> Document extract

Segment Open

Announcement

Collapse
No announcement yet.
X
  • Filter
  • Time
  • Show
Clear All
new posts

  • Generate lagged value for psudo panel

    Hi all,

    I have a data looks as below:

    Code:
    * Example generated by -dataex-. To install: ssc install dataex
    clear
    input str1 id byte(time iv)
    "a" 1 10
    "a" 2 20
    "a" 3 30
    "a" 4 40
    "a" 5 50
    "b" 1 12
    "b" 2 13
    "b" 3 14
    "b" 4 15
    "b" 5 16
    end

    I want to generate the lagged value for each of the row as below. The time variable here is not really a date and the dataset is not a real panel data. I wonder if anyone knows how to realize this?


    Code:
    * Example generated by -dataex-. To install: ssc install dataex
    clear
    input str1 id byte(time iv ivt_1 ivt_2)
    "a" 1 10  .  .
    "a" 2 20 10  .
    "a" 3 30 20 10
    "a" 4 40 30 20
    "a" 5 50 40 30
    "b" 1 12  .  .
    "b" 2 13 12  .
    "b" 3 14 13 12
    "b" 4 15 14 13
    "b" 5 16 15 14
    end
    Thanks

  • #2
    Code:
    encode id, gen(n_id)
    xtset n_id time
    gen ivt_1 = L1.iv
    gen ivt_2 = L2.iv
    It does not matter that the time variable is just an ordering sequence and not a real time. The only thing that matters is that it is an integer value, and that id and time uniquely identify observations in the data.

    Added: I forgot to mention that probably you shouldn't do this anyway. There is seldom any need to create variables containing lags: if your plan is to build a regression model that includes lagged values of iv, you can just insert them directly into the regression command without cluttering up the data set with new variables that contain no new information. Stata will create them "on the fly" for you:

    Code:
    regression_command dependent_variable iv L1.iv L2.iv perhaps_other_variables
    Last edited by Clyde Schechter; 02 May 2022, 18:48.

    Comment


    • #3
      Originally posted by Clyde Schechter View Post
      Code:
      encode id, gen(n_id)
      xtset n_id time
      gen ivt_1 = L1.iv
      gen ivt_2 = L2.iv
      It does not matter that the time variable is just an ordering sequence and not a real time. The only thing that matters is that it is an integer value, and that id and time uniquely identify observations in the data.

Segment Closed

> What you will do
Carry the forum thread on generating lagged values in Stata forward, beginning right after the last sentence shown.

(Collected data)
Segment Open

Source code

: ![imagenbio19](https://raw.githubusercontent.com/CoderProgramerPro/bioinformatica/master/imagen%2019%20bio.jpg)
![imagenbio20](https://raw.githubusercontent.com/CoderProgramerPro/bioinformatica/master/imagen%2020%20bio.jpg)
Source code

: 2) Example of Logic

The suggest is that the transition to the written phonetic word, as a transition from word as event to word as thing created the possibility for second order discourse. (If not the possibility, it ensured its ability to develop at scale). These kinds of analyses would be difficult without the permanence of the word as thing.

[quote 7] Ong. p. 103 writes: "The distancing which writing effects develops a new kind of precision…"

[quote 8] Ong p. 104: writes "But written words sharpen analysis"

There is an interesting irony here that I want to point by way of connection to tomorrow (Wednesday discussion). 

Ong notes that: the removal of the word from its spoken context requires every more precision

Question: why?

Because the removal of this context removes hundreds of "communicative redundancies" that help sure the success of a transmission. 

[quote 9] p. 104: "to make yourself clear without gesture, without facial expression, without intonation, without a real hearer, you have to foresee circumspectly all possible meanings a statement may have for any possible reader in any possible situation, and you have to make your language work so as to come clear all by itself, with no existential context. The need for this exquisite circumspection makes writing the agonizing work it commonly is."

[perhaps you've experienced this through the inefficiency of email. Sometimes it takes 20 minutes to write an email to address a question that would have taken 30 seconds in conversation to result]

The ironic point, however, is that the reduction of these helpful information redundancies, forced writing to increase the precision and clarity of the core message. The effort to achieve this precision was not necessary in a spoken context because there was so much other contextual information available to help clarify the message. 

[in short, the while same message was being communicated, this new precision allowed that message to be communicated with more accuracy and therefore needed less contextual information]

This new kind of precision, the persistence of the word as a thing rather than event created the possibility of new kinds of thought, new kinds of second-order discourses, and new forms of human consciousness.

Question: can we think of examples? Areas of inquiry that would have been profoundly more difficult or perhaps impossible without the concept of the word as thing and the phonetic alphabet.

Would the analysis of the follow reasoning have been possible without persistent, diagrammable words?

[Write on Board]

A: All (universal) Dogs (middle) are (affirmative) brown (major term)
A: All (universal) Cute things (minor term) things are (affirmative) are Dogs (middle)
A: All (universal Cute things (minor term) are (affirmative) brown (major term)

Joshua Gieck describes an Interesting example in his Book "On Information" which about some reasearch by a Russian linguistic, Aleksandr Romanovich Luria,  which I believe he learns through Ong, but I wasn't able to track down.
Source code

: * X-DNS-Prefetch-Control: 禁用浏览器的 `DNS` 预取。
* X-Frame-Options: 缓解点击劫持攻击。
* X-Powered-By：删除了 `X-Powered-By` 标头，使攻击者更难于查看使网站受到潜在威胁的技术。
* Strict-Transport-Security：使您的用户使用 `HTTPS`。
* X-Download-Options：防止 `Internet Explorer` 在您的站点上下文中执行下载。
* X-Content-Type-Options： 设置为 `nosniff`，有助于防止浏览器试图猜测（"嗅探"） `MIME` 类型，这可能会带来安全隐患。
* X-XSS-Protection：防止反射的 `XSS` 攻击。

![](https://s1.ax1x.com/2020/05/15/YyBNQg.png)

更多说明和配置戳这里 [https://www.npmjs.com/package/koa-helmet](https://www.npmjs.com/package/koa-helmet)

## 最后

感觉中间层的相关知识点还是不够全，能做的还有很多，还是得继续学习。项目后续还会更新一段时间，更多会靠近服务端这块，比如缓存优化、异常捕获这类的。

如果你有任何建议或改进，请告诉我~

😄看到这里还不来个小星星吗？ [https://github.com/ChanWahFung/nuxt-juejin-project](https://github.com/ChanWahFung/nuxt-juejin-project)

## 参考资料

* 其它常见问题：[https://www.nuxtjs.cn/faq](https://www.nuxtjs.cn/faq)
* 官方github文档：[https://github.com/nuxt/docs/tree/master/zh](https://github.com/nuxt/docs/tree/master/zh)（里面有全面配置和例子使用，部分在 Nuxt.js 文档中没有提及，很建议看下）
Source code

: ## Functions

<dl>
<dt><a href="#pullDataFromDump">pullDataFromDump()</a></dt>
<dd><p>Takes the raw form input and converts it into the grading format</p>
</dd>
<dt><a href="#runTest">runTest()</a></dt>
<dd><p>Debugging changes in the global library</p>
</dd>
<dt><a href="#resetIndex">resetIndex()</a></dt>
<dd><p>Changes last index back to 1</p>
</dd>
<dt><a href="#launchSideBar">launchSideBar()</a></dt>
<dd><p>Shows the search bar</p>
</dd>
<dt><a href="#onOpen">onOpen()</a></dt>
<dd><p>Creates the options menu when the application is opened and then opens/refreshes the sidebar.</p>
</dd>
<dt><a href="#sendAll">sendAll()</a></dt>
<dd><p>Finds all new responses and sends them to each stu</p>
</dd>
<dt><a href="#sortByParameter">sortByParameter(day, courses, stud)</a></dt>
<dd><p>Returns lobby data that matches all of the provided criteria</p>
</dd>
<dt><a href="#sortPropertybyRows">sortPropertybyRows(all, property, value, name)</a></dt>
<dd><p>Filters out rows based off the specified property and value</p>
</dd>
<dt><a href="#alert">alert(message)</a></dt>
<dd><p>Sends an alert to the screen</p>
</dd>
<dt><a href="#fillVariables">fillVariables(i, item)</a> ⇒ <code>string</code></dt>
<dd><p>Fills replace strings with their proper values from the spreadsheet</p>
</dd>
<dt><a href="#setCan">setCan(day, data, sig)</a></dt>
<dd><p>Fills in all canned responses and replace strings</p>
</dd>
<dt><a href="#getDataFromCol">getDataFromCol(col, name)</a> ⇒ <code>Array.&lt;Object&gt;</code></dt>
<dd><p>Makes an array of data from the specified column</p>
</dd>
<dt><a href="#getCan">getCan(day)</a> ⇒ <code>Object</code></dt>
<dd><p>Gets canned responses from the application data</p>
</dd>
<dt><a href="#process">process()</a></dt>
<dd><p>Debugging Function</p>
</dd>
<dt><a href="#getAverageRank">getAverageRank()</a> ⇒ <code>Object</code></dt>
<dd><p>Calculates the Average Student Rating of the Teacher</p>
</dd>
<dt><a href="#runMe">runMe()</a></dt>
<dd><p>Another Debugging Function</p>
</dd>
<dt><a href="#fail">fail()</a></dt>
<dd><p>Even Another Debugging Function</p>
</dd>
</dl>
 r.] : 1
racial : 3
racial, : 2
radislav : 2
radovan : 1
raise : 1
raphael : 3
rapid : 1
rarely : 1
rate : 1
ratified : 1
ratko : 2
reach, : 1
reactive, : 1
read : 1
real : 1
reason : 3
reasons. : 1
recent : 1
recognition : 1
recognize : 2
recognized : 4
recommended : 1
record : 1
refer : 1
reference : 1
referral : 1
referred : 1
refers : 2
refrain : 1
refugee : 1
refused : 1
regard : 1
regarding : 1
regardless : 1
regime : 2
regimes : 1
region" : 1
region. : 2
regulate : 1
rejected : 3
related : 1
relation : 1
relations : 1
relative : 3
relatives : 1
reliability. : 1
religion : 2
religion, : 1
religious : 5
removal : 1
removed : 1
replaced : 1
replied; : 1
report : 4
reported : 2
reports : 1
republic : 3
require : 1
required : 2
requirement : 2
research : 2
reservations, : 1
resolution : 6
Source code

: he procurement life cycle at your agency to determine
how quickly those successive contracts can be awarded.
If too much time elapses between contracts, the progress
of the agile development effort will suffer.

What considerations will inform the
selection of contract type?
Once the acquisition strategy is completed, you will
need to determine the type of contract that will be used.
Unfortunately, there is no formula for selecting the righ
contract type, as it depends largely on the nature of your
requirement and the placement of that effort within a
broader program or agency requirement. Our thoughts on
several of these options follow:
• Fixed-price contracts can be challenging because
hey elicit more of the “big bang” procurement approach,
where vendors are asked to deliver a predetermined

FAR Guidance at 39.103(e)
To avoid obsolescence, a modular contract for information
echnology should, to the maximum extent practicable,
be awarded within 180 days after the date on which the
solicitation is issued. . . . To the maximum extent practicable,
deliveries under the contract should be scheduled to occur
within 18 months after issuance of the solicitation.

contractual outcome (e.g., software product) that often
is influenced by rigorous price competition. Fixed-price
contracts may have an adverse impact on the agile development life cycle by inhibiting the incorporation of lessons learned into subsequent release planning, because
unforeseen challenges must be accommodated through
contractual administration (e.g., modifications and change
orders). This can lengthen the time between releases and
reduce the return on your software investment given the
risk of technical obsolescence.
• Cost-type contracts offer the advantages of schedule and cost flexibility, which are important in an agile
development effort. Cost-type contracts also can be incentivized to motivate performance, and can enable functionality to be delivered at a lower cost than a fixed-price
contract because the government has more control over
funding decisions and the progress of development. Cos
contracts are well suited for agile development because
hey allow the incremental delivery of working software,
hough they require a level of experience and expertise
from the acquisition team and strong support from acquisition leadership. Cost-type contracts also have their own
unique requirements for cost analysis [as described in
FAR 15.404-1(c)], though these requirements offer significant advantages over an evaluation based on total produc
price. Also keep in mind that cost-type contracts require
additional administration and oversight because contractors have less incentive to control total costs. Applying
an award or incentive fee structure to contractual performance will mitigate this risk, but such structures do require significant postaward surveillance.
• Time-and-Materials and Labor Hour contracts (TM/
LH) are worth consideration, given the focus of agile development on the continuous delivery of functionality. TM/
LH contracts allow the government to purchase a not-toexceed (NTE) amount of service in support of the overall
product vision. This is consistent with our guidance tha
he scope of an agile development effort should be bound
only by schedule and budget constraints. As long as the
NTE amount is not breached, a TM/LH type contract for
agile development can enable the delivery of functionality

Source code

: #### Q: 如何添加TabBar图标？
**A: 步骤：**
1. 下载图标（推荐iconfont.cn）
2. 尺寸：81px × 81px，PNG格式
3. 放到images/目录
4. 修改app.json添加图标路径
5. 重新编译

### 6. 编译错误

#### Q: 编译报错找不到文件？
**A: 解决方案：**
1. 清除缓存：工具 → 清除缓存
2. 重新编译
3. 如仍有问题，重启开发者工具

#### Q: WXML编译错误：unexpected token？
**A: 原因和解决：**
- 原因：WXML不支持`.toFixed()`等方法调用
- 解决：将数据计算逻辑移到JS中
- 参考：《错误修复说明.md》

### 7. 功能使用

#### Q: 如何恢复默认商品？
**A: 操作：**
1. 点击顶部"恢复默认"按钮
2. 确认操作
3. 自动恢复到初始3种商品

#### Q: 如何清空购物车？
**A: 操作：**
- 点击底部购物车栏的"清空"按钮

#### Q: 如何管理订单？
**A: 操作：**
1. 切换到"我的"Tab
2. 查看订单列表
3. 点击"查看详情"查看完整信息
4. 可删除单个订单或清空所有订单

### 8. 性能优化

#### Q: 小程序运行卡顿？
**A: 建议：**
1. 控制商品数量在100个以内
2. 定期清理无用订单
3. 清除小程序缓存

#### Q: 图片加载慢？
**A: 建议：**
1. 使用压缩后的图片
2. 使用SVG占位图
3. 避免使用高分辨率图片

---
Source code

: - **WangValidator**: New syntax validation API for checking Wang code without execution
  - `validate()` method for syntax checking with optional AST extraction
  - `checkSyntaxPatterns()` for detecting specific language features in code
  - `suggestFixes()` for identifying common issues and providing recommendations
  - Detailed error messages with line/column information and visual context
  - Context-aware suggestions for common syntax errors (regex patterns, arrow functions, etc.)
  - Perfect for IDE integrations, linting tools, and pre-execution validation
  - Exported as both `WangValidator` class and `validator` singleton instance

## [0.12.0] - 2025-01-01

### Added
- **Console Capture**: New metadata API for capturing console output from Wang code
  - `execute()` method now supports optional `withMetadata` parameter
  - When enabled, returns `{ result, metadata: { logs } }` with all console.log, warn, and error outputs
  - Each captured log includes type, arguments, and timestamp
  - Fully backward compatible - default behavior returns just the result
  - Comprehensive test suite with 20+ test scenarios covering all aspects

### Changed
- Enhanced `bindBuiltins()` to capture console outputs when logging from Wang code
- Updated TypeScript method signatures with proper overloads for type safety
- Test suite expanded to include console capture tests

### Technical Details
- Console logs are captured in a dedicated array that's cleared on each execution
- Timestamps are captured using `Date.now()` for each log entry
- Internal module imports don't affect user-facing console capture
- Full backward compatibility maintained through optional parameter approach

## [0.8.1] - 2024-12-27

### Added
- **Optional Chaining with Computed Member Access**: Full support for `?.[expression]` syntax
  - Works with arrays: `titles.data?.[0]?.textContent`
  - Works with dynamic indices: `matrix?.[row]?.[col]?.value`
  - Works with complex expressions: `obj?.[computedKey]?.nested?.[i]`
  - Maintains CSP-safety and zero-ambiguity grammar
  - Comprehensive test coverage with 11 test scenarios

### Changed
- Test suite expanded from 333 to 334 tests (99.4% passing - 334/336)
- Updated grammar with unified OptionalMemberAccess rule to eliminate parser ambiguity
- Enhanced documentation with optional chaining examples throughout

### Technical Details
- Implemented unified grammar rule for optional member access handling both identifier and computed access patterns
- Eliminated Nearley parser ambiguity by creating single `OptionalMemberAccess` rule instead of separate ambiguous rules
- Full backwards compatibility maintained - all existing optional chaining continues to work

Segment Closed

> Exercise result
      Added: I forgot to mention that probably you shouldn't do this anyway. There is seldom any need to create variables containing lags: if your plan is to build a regression model that includes lagged values of iv, you can just insert them directly into the regression command without cluttering up the data set with new variables that contain no new information. Stata will create them "on the fly" for you:

      Code:
      regression_command dependent_variable iv L1.iv L2.iv perhaps_other_variables
      Hi Clyde,

      Thank you so much for your reply. There's one issue with my dataset: sometimes id and time don't uniquely identify observations in the data. That's why I can't declare a panel data. In the current sample I think this is the case, but when I tried the second command, there's an error says r(111) time variable not set. I wonder if you have any idea how to fix this error? And also do I have to drop some obs so that id ad time uniquely identity observations?

      Thanks and look forward to your reply.

      Best wishes
      Meng

      Comment


      • #4
        Originally posted by Meng JI View Post

        Hi Clyde,

        Thank you so much for your reply. There's one issue with my dataset: sometimes id and time don't uniquely identify observations in the data. That's why I can't declare a panel data. In the current sample I think this is the case, but when I tried the second command, there's an error says r(111) time variable not set. I wonder if you have any idea how to fix this error? And also do I have to drop some obs so that id ad time uniquely identity observations?

        Thanks and look forward to your reply.

        Best wishes
        Meng
        Sorry misunderstood what you mean. This code works for the sample dataset.

        encode id, gen(n_id)
        xtset n_id time
        reg dv iv L1.iv
        But for the large dataset, it shows error: repeated time values within panel.

        Comment


        • #5
          In that case, what you are asking to do is ill-posed. Here's why. Suppose we have two observations that are both id = "a" and time = 1, like this:
          Code:
              id   time   iv  
               a      1   10  
               a      1   20  
               a      2   30  
               a      3   40
          What would the value of ivt_1 in the third observation be? Should it be 10, from the first observation, or 20 from the second one? There is no way to resolve this. There simply is no such thing as the lagged value of a variable when there is not a unique observation that immediately precedes it in time. The concept makes no sense in that context. You either need new data, or a new plan.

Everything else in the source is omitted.